Probably more often the case is simply the feeling of indifference toward institutions. That is understandable, given that many of these social structures don’t fulfill their stated purpose. They are supposed to form people into good community members or leaders, but instead, as Yuval Levin observes, they’ve largely become backdrops for futile self-aggrandizement.
“In one arena after another, we find people who should be insiders formed by institutions acting like outsiders performing on institutions,” Levin noted in a New York Times op-ed. “Many members of Congress now use their positions not to advance legislation but to express and act out the frustrations of their core constituencies. Rather than work through the institution, they use it as a stage to elevate themselves, raise their profiles, and perform for the cameras in the reality show of our unceasing culture war.”
This depletion of institutional integrity has coincided with the growth of the state, and libertarians should be painfully aware of that.
It’s clear that the state has a vital interest in usurping or undermining institutions because they intercede between the individual and the state with natural solidarity. The state’s unquenchable thirst for power and control cannot tolerate such a buffer for long. The state seeks to be the sole force of formation (or deformation) for the individual and society too.
Once a libertarian wakes up to this reality, it should only reinforce their commitment to pursuing a free society. And now hopefully they can better speak to concerns both conservatives and liberals have about the problems in society, with a greater appreciation for human attachments to God, family, and nation.
To be clear, this need not be a prescription for how to live. Libertarians need not become parents to begin to think more deeply about the mid-to-long-term prospects for liberty. Other life episodes will facilitate that.
Remember the tens of millions of Americans who lost their jobs, the businesses that shuttered, and the empty store shelves during the worst days of the government-ordered Covid-19 lockdown. That societal alarm bell going off told us to save more for a very uncertain economic future.
Don’t forget, either, the subsequent spike in suicides, exposing the fragile social fabric of the country.

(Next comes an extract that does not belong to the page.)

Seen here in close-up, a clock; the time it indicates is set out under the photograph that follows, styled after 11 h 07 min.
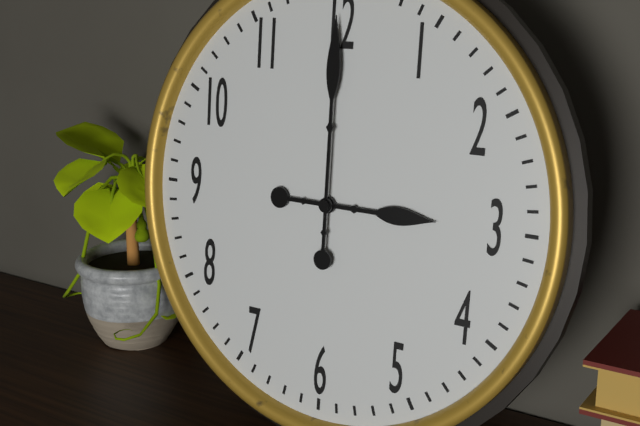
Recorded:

Libertarians may stand to gain more supporters and converts to their ideas at this time if they recognize the crisis of institutions, especially with regard to the cornerstone that is the family.
The economist Wilhelm Röpke, who was greatly inspired by Ludwig von Mises and the Austrian School, described the “well-ordered house” ideal in his book, A Humane Economy: The Social Framework of the Free Market.
Röpke insisted that “we cannot abandon” values of self-responsibility and mutual aid “without shaking the very foundations of a free society and making its difference from Communism no more than a matter of degree.”
Calling out the problems inherent with statism is a must, but no longer should libertarians assume a free society will develop out of “free” individuals who are atomized and isolated from social orders that cultivated liberty in the first place.